Tuesday, January 31, 2006

"A change of government, not a change of country"

As the Canadian results were coming in I was watching CBC, and saw Martin, then Layton, then Harper speak. The new PM, Stephen Harper, will have a tough time in Ottawa, if only because the only practical party for him to work with is the secessionist Bloc Québécois. It is easy to see the BQ and CPC agreeing for a few months on devolution and more provincial authority, but hard to see agreement on any more substantial issues.

The CPC victory was in large part made possible by the refound ability of the Conservatives to win votes in Quebec. As late as six weeks ago I felt it might be a good idea for the CPC to have an "affiliate party" in Quebec and thought the CPC might never win votes there. Now we have a CPC which won 10 seats and a solid 25% of the vote in Quebec.

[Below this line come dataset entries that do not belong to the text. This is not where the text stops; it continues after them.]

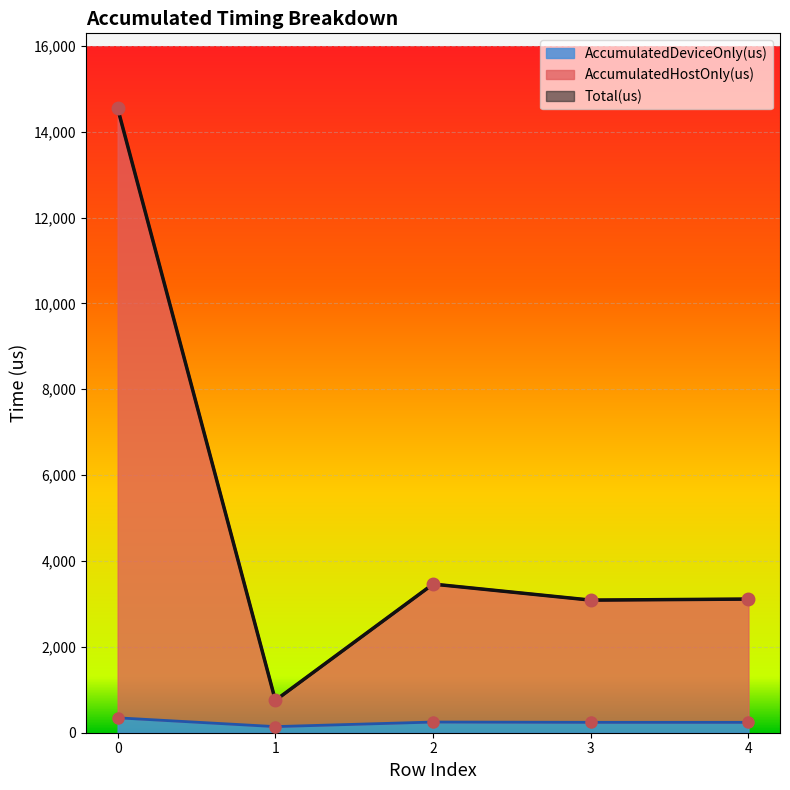

In AccumulatedHostOnly(us), how many points are higher than both neighbors (excluding endpoints)?

1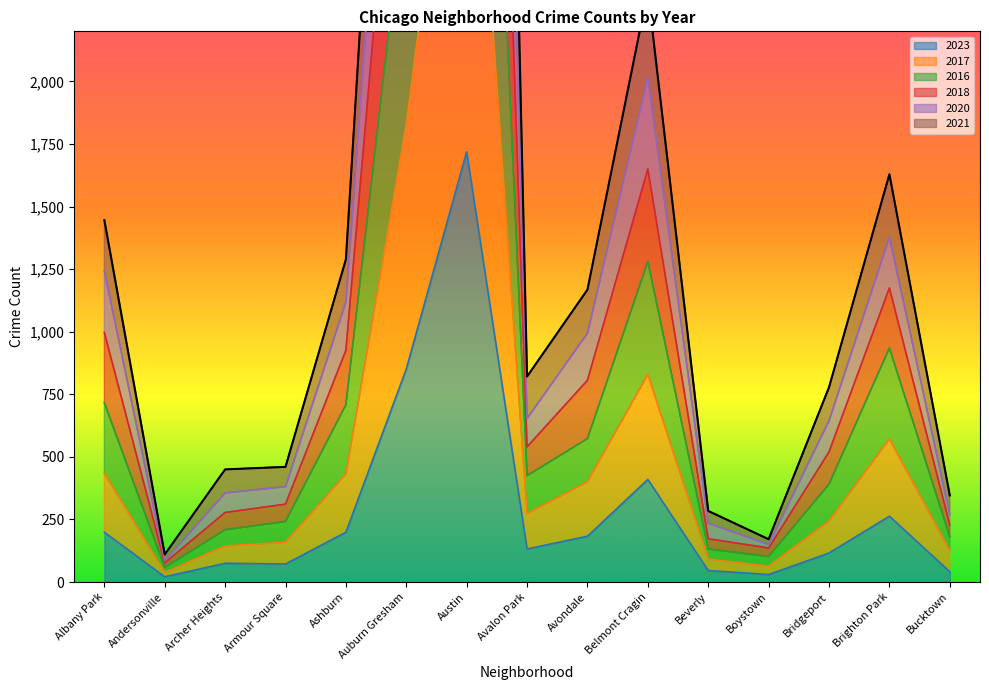

Is the value of 2023 at Avalon Park greater than the value of 2017 at Auburn Gresham?

No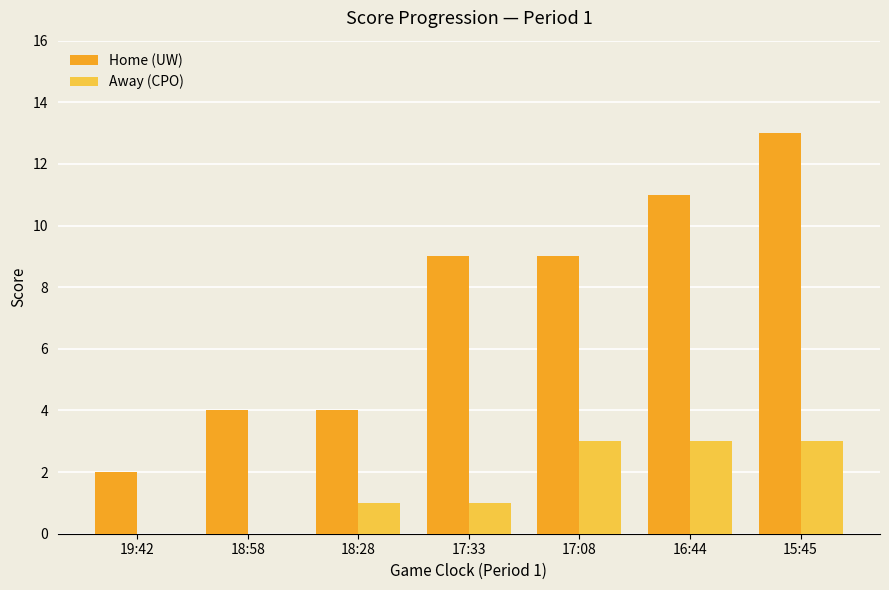

What value does the Away (CPO) series have at 17:08?

3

Meanwhile, this election is a big loss for the Bloc, which fell only to 51 seats, but took only 42% of the vote and was outvoted by the two big federalist parties (Lib + Con), who combined took 45%. Gilles Duceppe began the campaign hoping to convince the general public that a majority vote for the Bloc--much of which would have been a protest vote against the Liberals--would mean some sort of implied majority for secession. By the end, the Bloc had lost seats, as Québécois finally have another national option, and they realize that continually sitting in Opposition is not particularly productive for Quebec or Canada.

Ironically, the long-term best option for the Bloc might be to endorse a change to proportional representation. This would allow the Bloc to possibly hold the balance of power in coalition governments. On the other hand, if the current FPP system is maintained, the likelihood is that the Bloc will be squeezed out by the two big national parties, although they admittedly will have to make some concessions to public opinion in Quebec.

It seems likely the Harper government won't last two years; there is too much working against it. The Liberals will have no reason to cooperate with Harper and will instead constitute a revitalized opposition. The NDP does not hold the balance of power, unless Bloc deputies defect to the Conservatives (or Stronach crosses in reverse), and anyway is ideologically millions of miles from the Tories. The Bloc is not a stable partner for the CPC. Therefore, Harper's government will last until the point when Parliament breaks down and everyone feels the public will accept another early election without too much grumbling. Maybe another 18 months?